_Dataset excerpts_
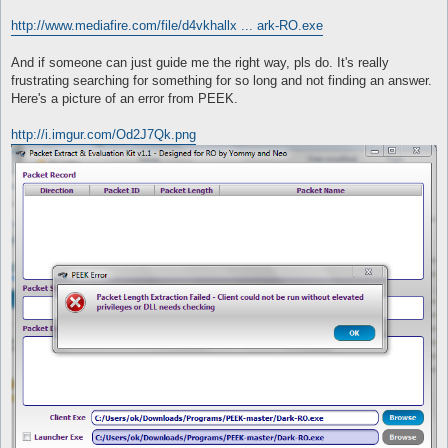
http://www.mediafire.com/file/d4vkhallx ... ark-RO.exe
And if someone can just guide me the right way, pls do. It's really
frustrating searching for something for so long and not finding an answer.
Here's a picture of an error from PEEK.
http://i.imgur.com/Od2J7Qk.png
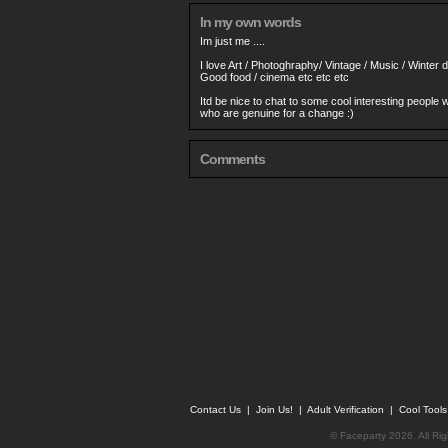
In my own words
Im just me ....
I love Art / Photoghraphy/ Vintage / Music / Winter
Good food / cinema etc etc etc
Itd be nice to chat to some cool interesting people
who are genuine for a change :)
Comments
Contact Us
|
Join Us!
|
Adult Verification
|
Cool Tool
© Faceparty 2026. All Ri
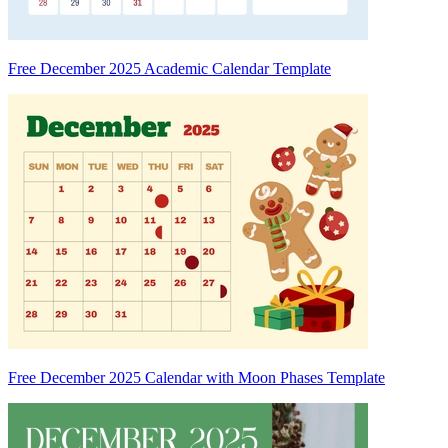
Free December 2025 Academic Calendar Template
Free December 2025 Calendar with Moon Phases Template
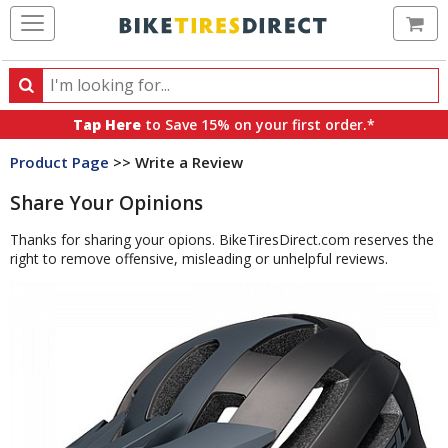
Ca
Search
Search
for
Tap Here
to Save 15% on your first order.*
products,
Product Page
>> Write a Review
categories
and
Share Your Opinions
brands
Thanks for sharing your opions. BikeTiresDirect.com reserves the
right to remove offensive, misleading or unhelpful reviews.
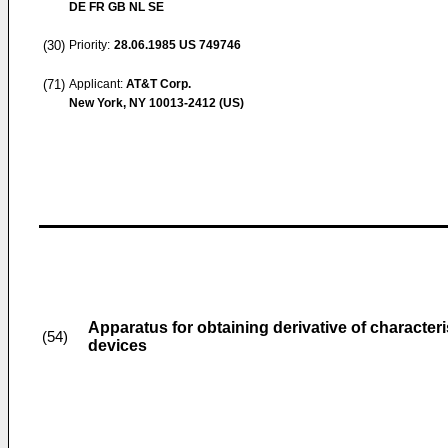
DE FR GB NL SE
(30)
Priority:
28.06.1985
US 749746
(71)
Applicant:
AT&T Corp.
New York, NY 10013-2412 (US)
Apparatus for obtaining derivative of characteri
(54)
devices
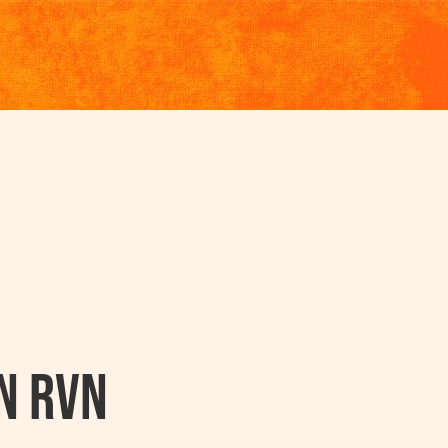
n RVN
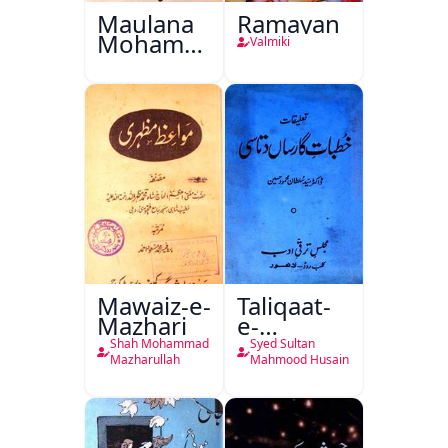
Maulana
Ramayan
Mohammad
Valmiki
Ali Ek
Mutala
Mawaiz-e-
Taliqaat-
Mazhari
e-
Khutbat-
Shah Mohammad
Syed Sultan
e-Garcin
Mazharullah
Mahmood Husain
de Tassy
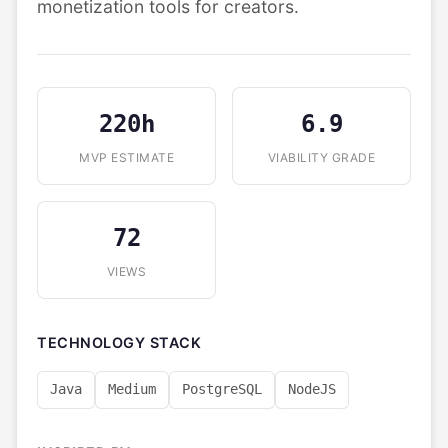
monetization tools for creators.
220h
6.9
MVP ESTIMATE
VIABILITY GRADE
72
VIEWS
TECHNOLOGY STACK
Java
Medium
PostgreSQL
NodeJS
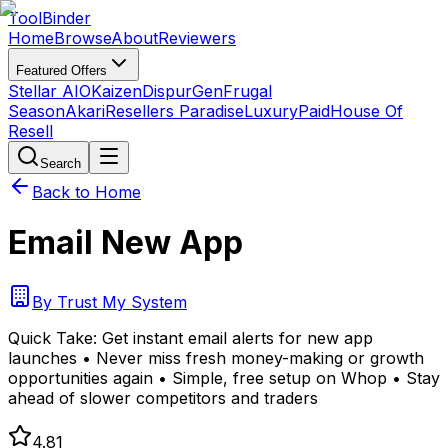
Tool
Binder
Home
Browse
About
Reviewers
Featured Offers
Stellar AIO
Kaizen
DispurGen
Frugal
Season
Akari
Resellers Paradise
LuxuryPaid
House Of
Resell
Search
Back to Home
Email New App
By
Trust My System
Quick Take:
Get instant email alerts for new app
launches • Never miss fresh money-making or growth
opportunities again • Simple, free setup on Whop • Stay
ahead of slower competitors and traders
4.81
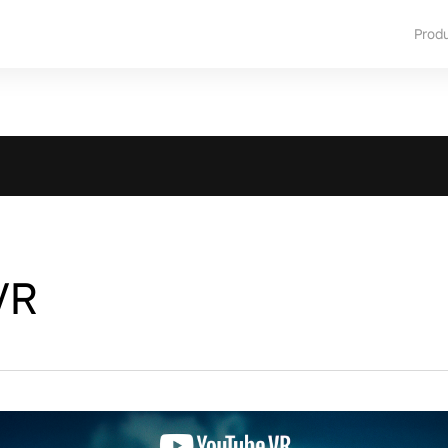
Prod
VR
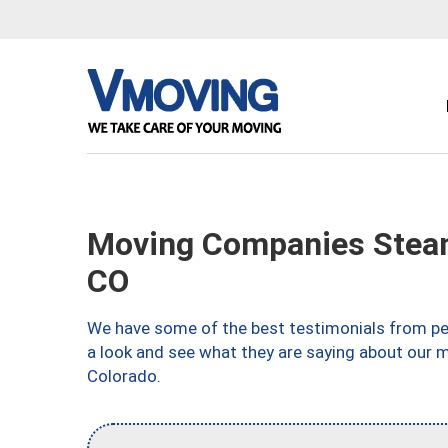
Moving Companies Steam
CO
We have some of the best testimonials from peo
a look and see what they are saying about our 
Colorado.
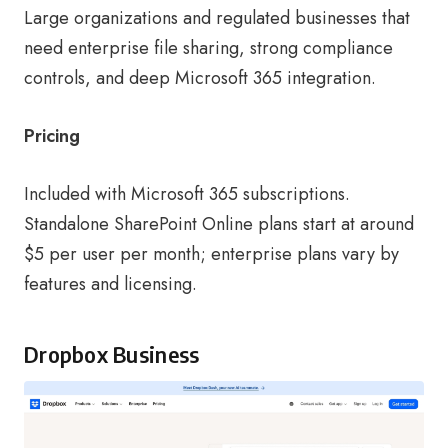
Large organizations and regulated businesses that
need enterprise file sharing, strong compliance
controls, and deep Microsoft 365 integration.
Pricing
Included with Microsoft 365 subscriptions.
Standalone SharePoint Online plans start at around
$5 per user per month; enterprise plans vary by
features and licensing.
Dropbox Business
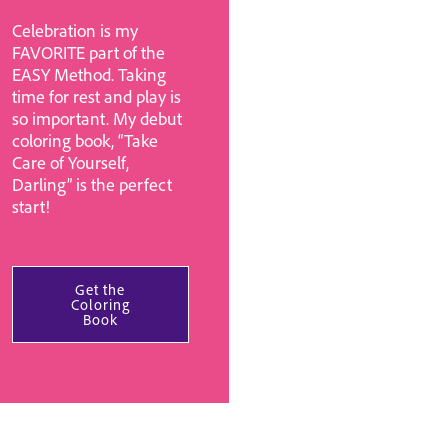
Celebration is my
FAVORITE part of the
EASY Method. Taking
time for rest and play is
so important. My debut
coloring book, “Take
Care of Yourself,
Darling” is the perfect
start!
Get the
Coloring
Book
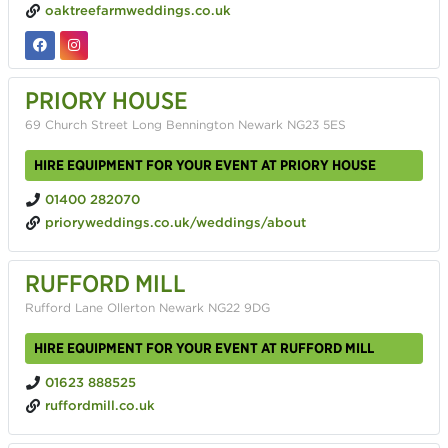
oaktreefarmweddings.co.uk
PRIORY HOUSE
69 Church Street Long Bennington Newark NG23 5ES
HIRE EQUIPMENT FOR YOUR EVENT AT PRIORY HOUSE
01400 282070
prioryweddings.co.uk/weddings/about
RUFFORD MILL
Rufford Lane Ollerton Newark NG22 9DG
HIRE EQUIPMENT FOR YOUR EVENT AT RUFFORD MILL
01623 888525
ruffordmill.co.uk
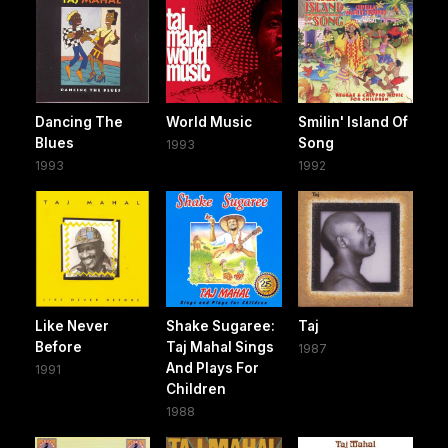
Dancing The
World Music
Smilin' Island Of
Blues
Song
1993
1993
1992
Like Never
Shake Sugaree:
Taj
Before
Taj Mahal Sings
1987
And Plays For
1991
Children
1988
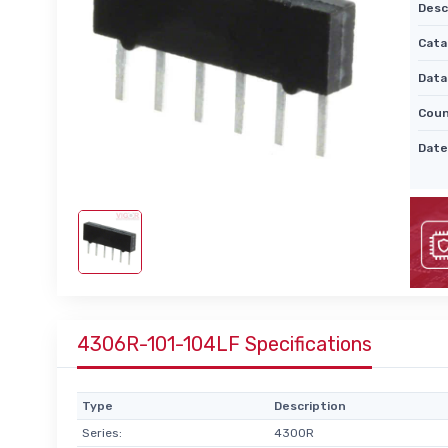
Desc
Cata
Data
Coun
Date
4306R-101-104LF Specifications
Type
Description
Series:
4300R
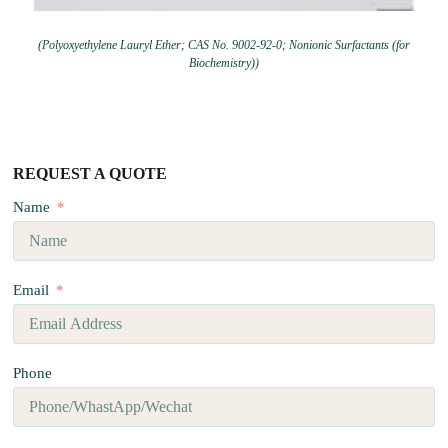
(Polyoxyethylene Lauryl Ether; CAS No. 9002-92-0; Nonionic Surfactants (for
Biochemistry))
REQUEST A QUOTE
Name
Email
Phone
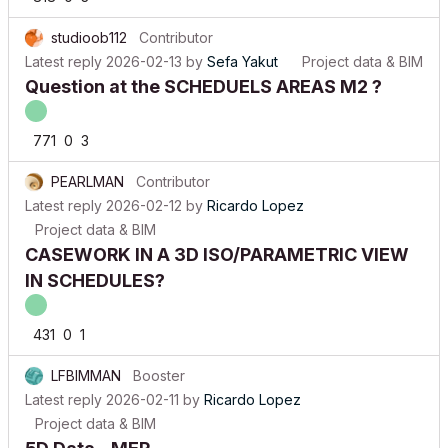
studioob112
Contributor
Latest reply
2026-02-13
by
Sefa Yakut
Project data & BIM
Question at the SCHEDUELS AREAS M2 ?
771
0
3
PEARLMAN
Contributor
Latest reply
2026-02-12
by
Ricardo Lopez
Project data & BIM
CASEWORK IN A 3D ISO/PARAMETRIC VIEW
IN SCHEDULES?
431
0
1
LFBIMMAN
Booster
Latest reply
2026-02-11
by
Ricardo Lopez
Project data & BIM
5D Data - MEP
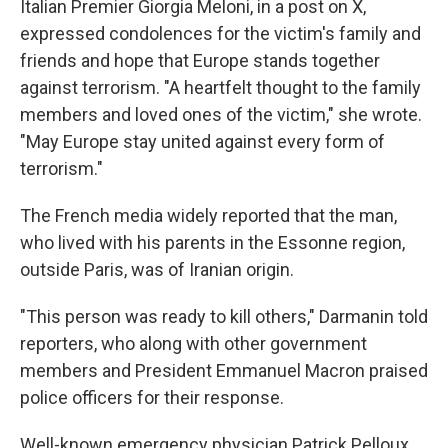
Italian Premier Giorgia Meloni, in a post on X,
expressed condolences for the victim's family and
friends and hope that Europe stands together
against terrorism. "A heartfelt thought to the family
members and loved ones of the victim," she wrote.
"May Europe stay united against every form of
terrorism."
The French media widely reported that the man,
who lived with his parents in the Essonne region,
outside Paris, was of Iranian origin.
"This person was ready to kill others," Darmanin told
reporters, who along with other government
members and President Emmanuel Macron praised
police officers for their response.
Well-known emergency physician Patrick Pelloux,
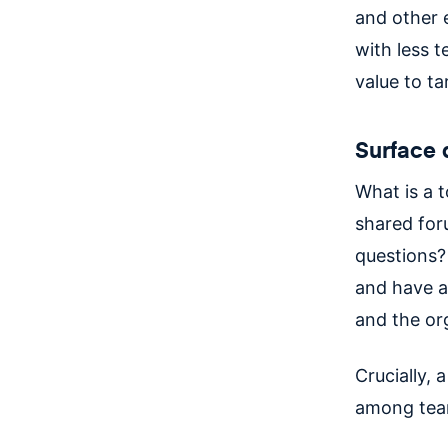
and other e
with less 
value to t
Surface 
What is a 
shared for
questions?
and have a
and the or
Crucially, 
among te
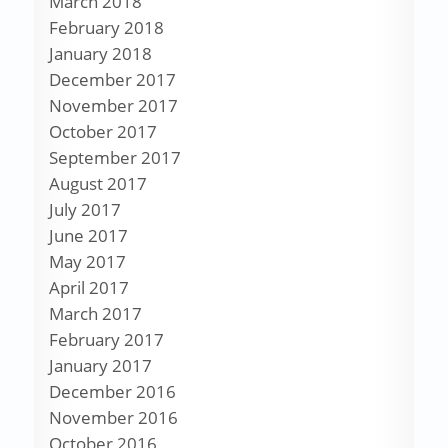
March 2018
February 2018
January 2018
December 2017
November 2017
October 2017
September 2017
August 2017
July 2017
June 2017
May 2017
April 2017
March 2017
February 2017
January 2017
December 2016
November 2016
October 2016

_EXERCISE REQUIREMENTS_
Find the string "just" in the data. Report each line it appears in.

_ANSWER BOX_
And if someone can just guide me the right way, pls do. It's really
Im just me ....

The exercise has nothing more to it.